- Born: March 30, 1948 Maywood, Illinois
- Died: May 30, 2012 (aged 64) Atlanta, Georgia

= Mr. Imagination =

American artist (1948–2012)

Gregory Warmack, better known as Mr. Imagination (March 30, 1948 - May 30, 2012), was an American outsider artist. He worked in a variety of forms and his work often made use of sandstone and bottlecaps and other repurposed materials.

==Biography==
The third child in a family of nine, Warmack grew up in the Chicago area and had no formal training as an artist, though he began making art objects in his childhood. In the 1970s he made and sold art at street fairs. While in Chicago in 1978, he was shot in the stomach during a mugging and lapsed into a coma. During his hospitalization, he had a spiritual vision which he described as "very peaceful, almost as if I was traveling through history and looking at ancient civilizations." The incident spurred Warmack to renew his focus on art and broaden his scope, and shortly after he began using the name Mr. Imagination.

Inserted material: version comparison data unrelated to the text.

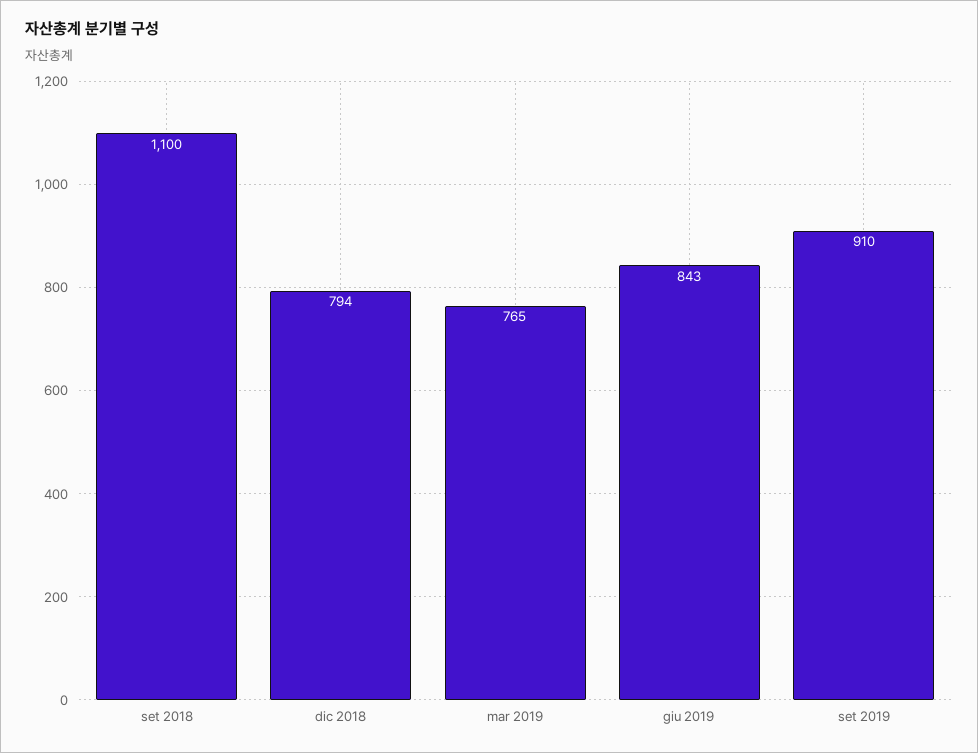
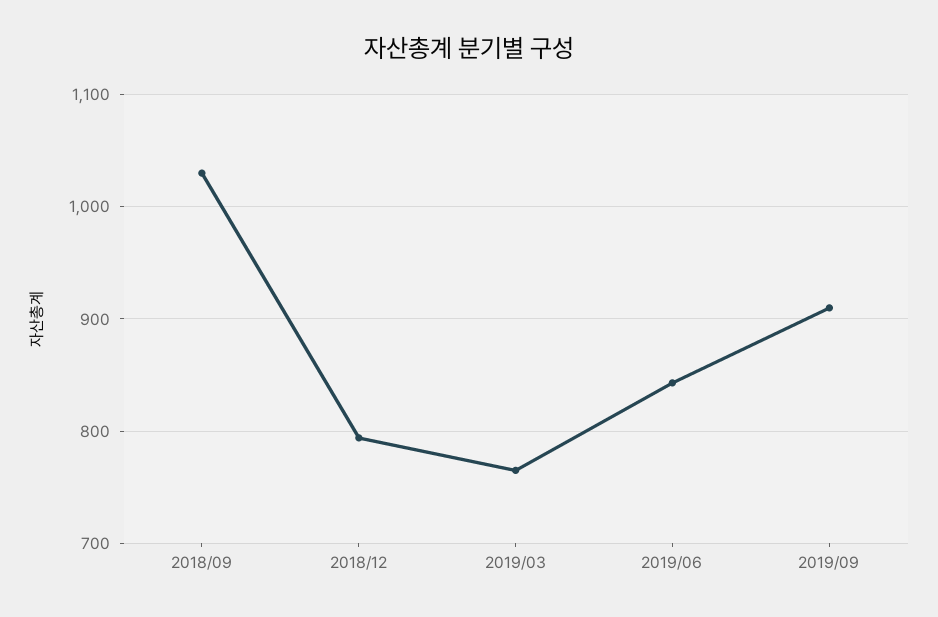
set 2018: 1100 -> 1030

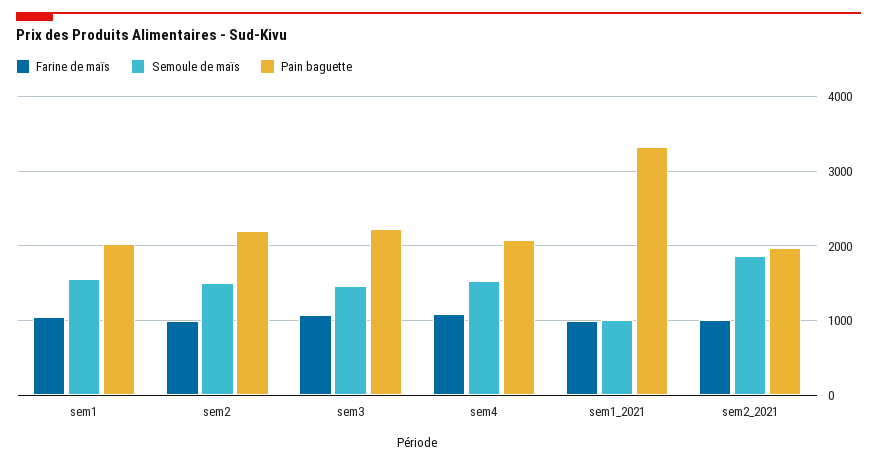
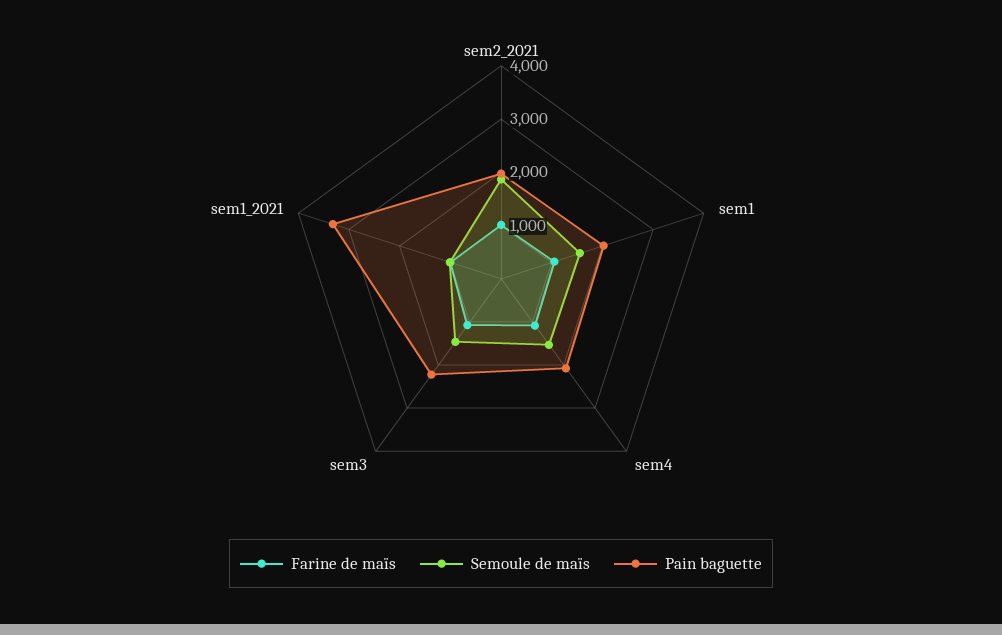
Farine de maïs, sem2: 1000 -> none
Semoule de maïs, sem2: 1500 -> none
Pain baguette, sem2: 2200 -> none

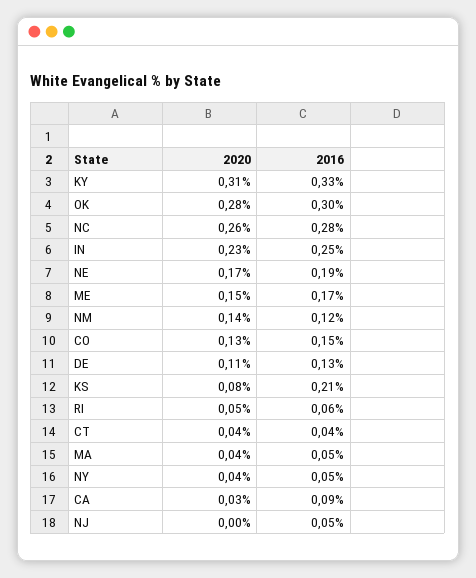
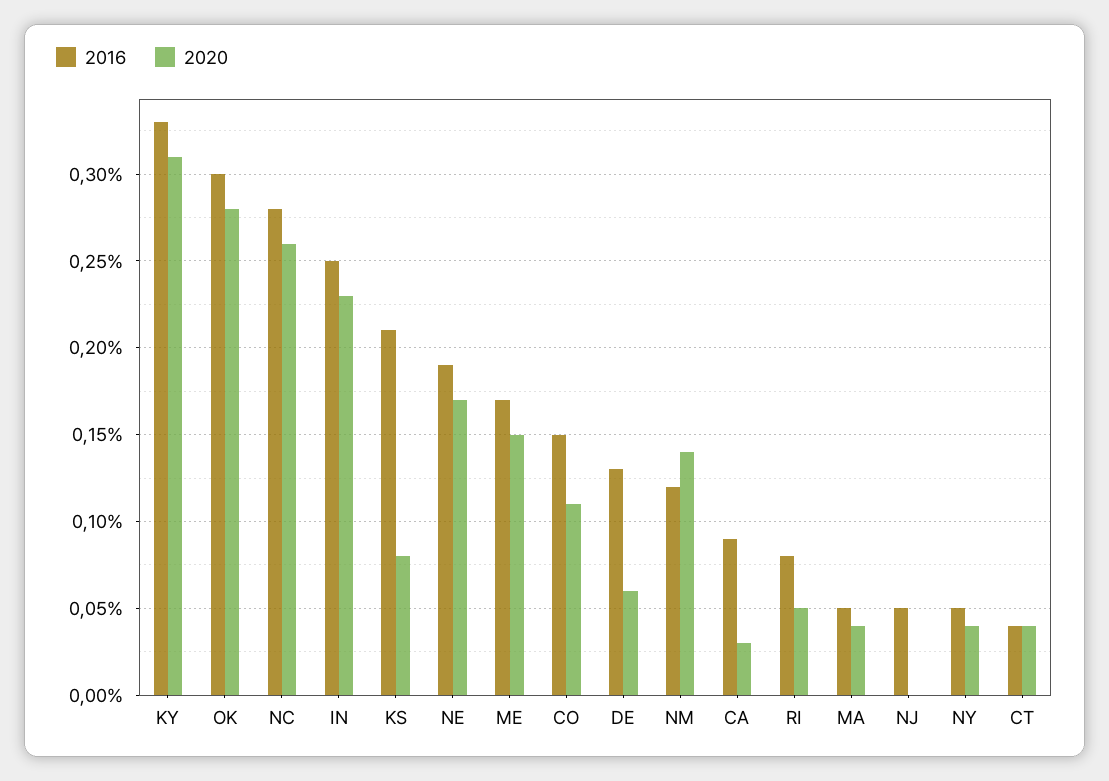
2020, CO: 0.13 -> 0.11
2020, DE: 0.11 -> 0.06
2016, RI: 0.06 -> 0.08

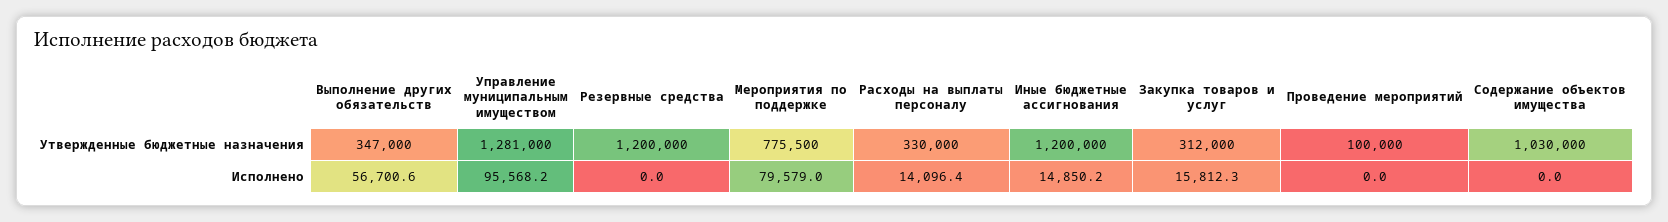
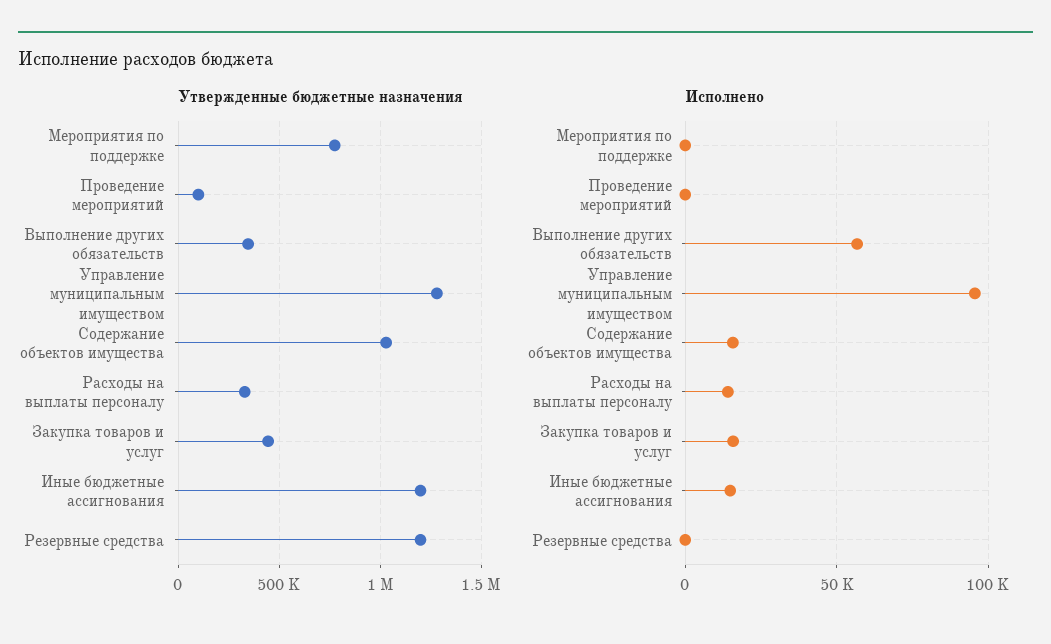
Утвержденные бюджетные назначения, Закупка товаров и услуг: 312000 -> 450000
Исполнено, Мероприятия по поддержке: 79579 -> 0
Исполнено, Содержание объектов имущества: 0 -> 15000

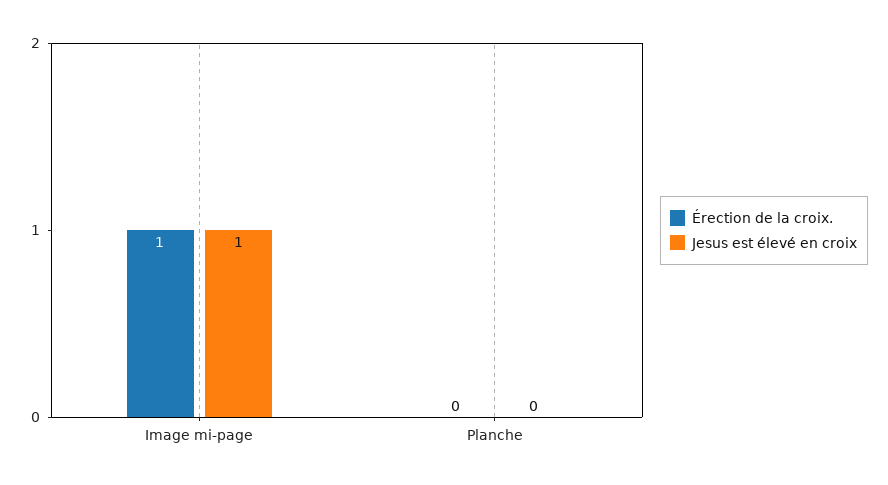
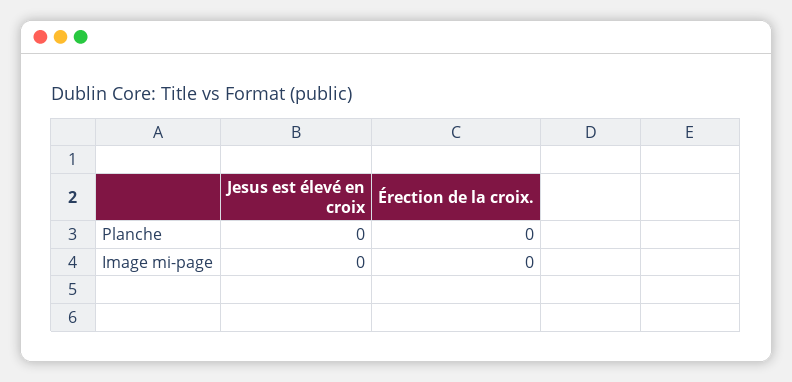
Érection de la croix., Image mi-page: 1 -> 0
Jesus est élevé en croix, Image mi-page: 1 -> 0

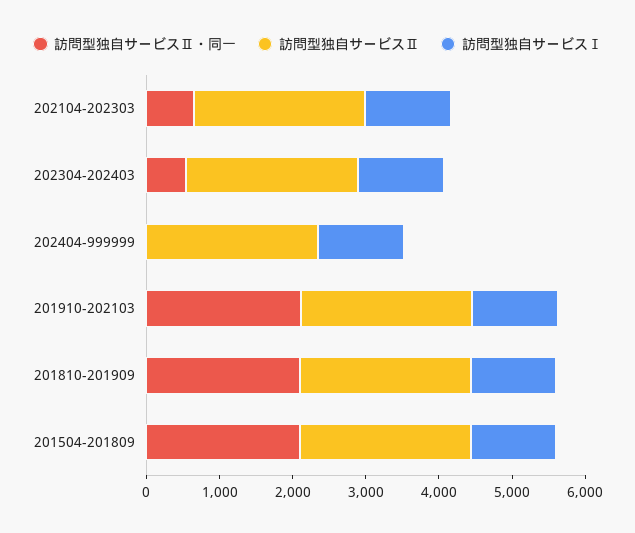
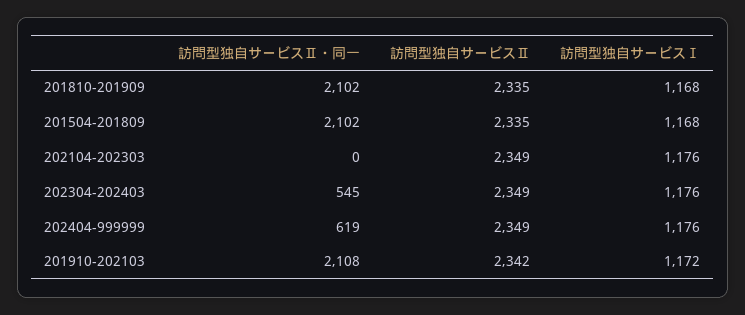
訪問型独自サービスⅡ・同一, 202104-202303: 600 -> 0
訪問型独自サービスⅡ・同一, 202404-999999: 0 -> 619

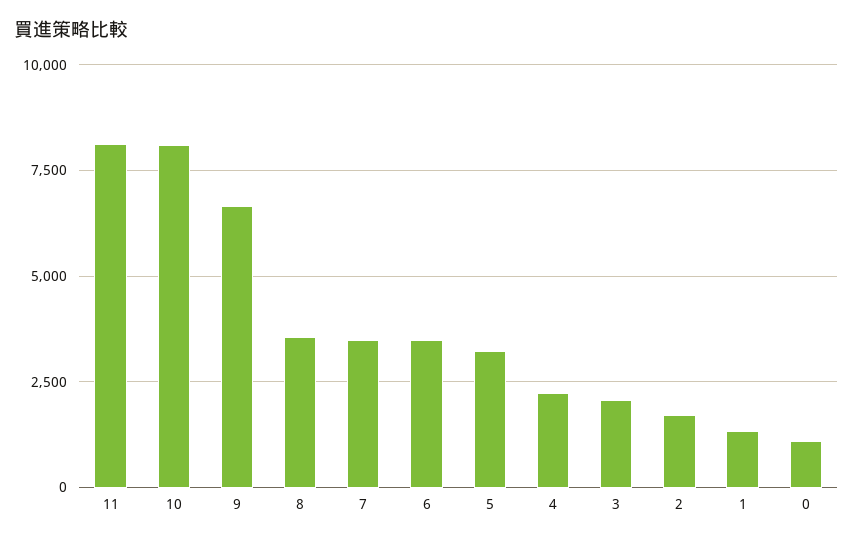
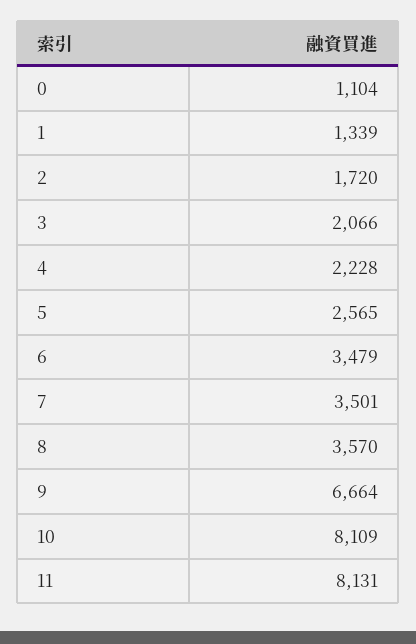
5: 3250 -> 2565

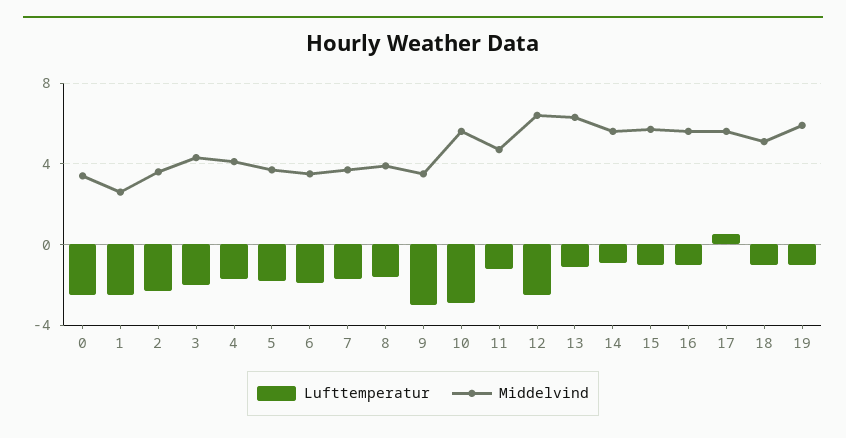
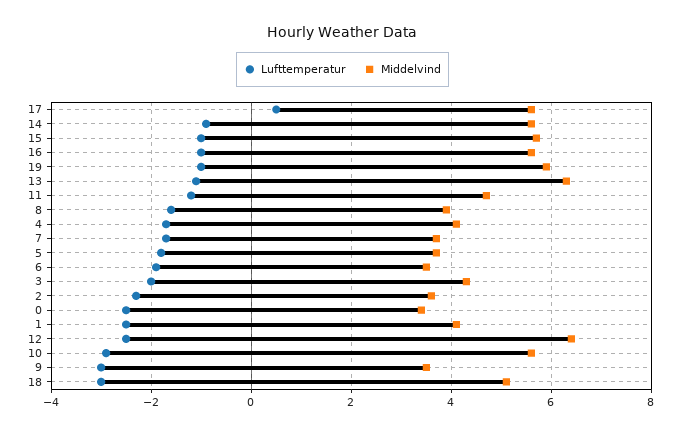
Middelvind, 1: 2.5 -> 4
Lufttemperatur, 18: -1 -> -3

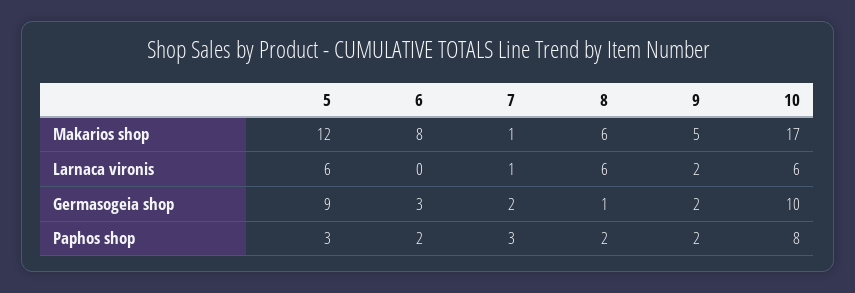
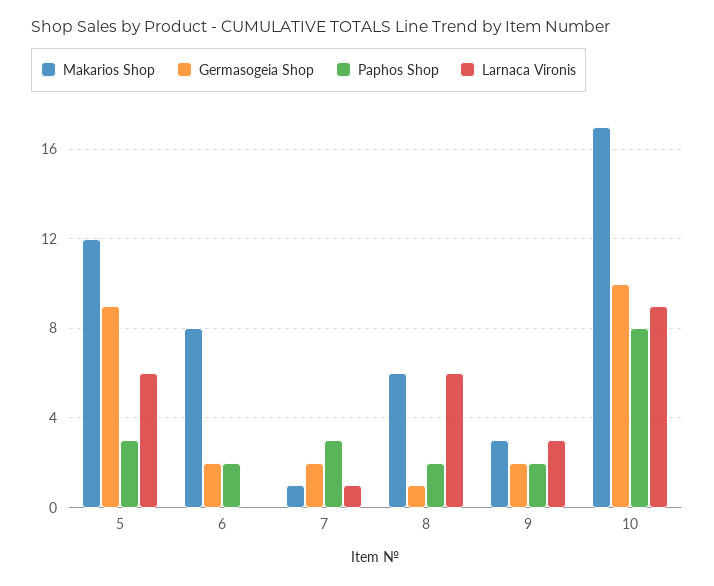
Makarios shop, 9: 5 -> 3
Larnaca vironis, 9: 2 -> 3
Larnaca vironis, 10: 6 -> 9
Germasogeia shop, 6: 3 -> 2

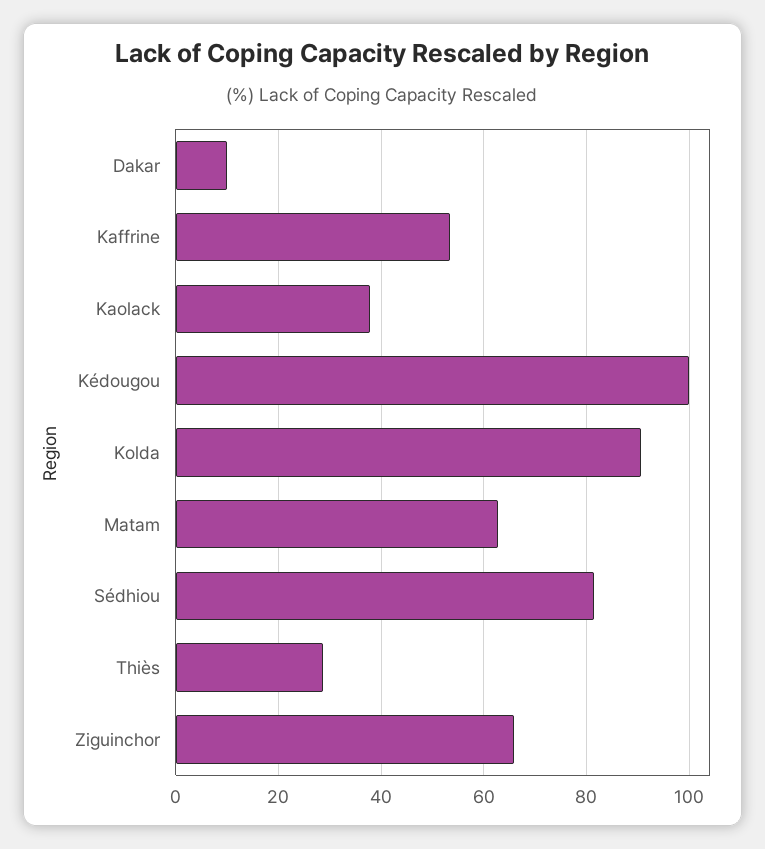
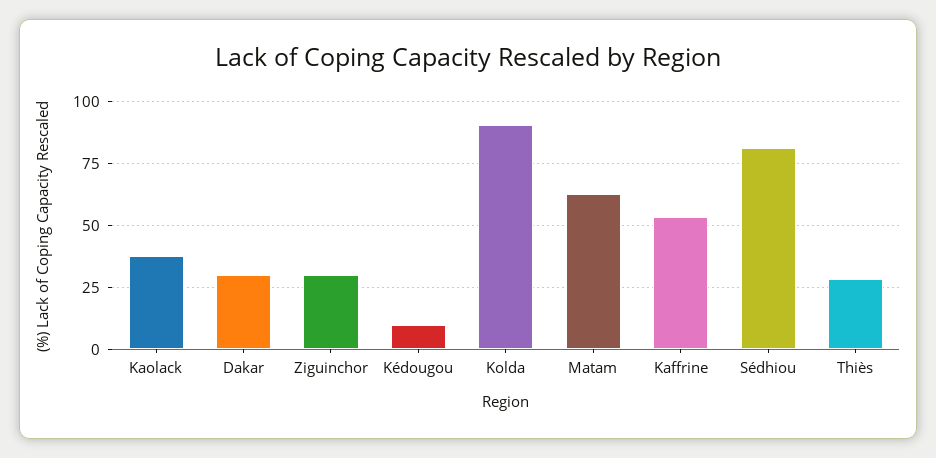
Dakar: 10 -> 30
Kédougou: 100 -> 10
Ziguinchor: 66 -> 30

In the 1970s and 1980s, Mr. Imagination worked extensively in sculptures carved from industrial sandstone and incorporating thousands of bottlecaps fastened to surfaces of the sculpted objects. He used paint, wood, nails, putty, and cement, and also incorporated found objects into his work, including vintage commercial items and discarded objects such as tools, household instruments, and mirrors. Many of his works were thematically influenced by African and Egyptian masks and dress.

Mr. Imagination's first solo exhibition was assembled in 1983 at the Carl Hammer Galleries in Chicago. He lived and worked in Chicago until 2001, when he relocated to Bethlehem, Pennsylvania. There he contributed pieces to Lehigh University's campus and the Zoellner Arts Center, worked with the Bethlehem Fine Arts Commission, and hosted workshops for children. In January 2008 his home was destroyed in a fire, and shortly thereafter he moved to Atlanta, Georgia. He continued working and exhibiting in Atlanta until his death from a blood infection in 2012 at age 64.

==Works and exhibits==
Mr. Imagination's works were exhibited in shows throughout the United States, in places such as the Dallas Museum of Art, the African American Museum in Dallas, the Halsey Gallery at the College of Charleston in Charleston, South Carolina, the William Benton Museum of Art at the University of Connecticut, and at the Society for Contemporary Craft in Pittsburgh. He was also exhibited internationally, including in Venice and Paris. Several of his pieces are part of the collection of the Smithsonian American Art Museum, and he is also exhibited at the American Visionary Art Museum, the American Folk Art Museum, and the High Museum of Art. He was commissioned to make an eleven-foot-tall rendition of a Coca-Cola bottle for the 1996 Olympics in Atlanta, a horned dinosaur in the DinoLand U.S.A. section of Disney's Animal Kingdom theme park, and decorated spaces for House of Blues venues in Orlando, Las Vegas, and Chicago. Among his other major works were a garden installation at the National Botanical Gardens, a globe piece at Ronald Reagan Washington National Airport, and a wall display for the transit building in Winston-Salem, North Carolina. Absolut Vodka commissioned a rendition of their bottle in his style.

In 2009, Mr. Imagination was commissioned to decorate city planters in Salina, Kansas, but the city council halted the project mid-completion and removed the finished exteriors with jackhammers.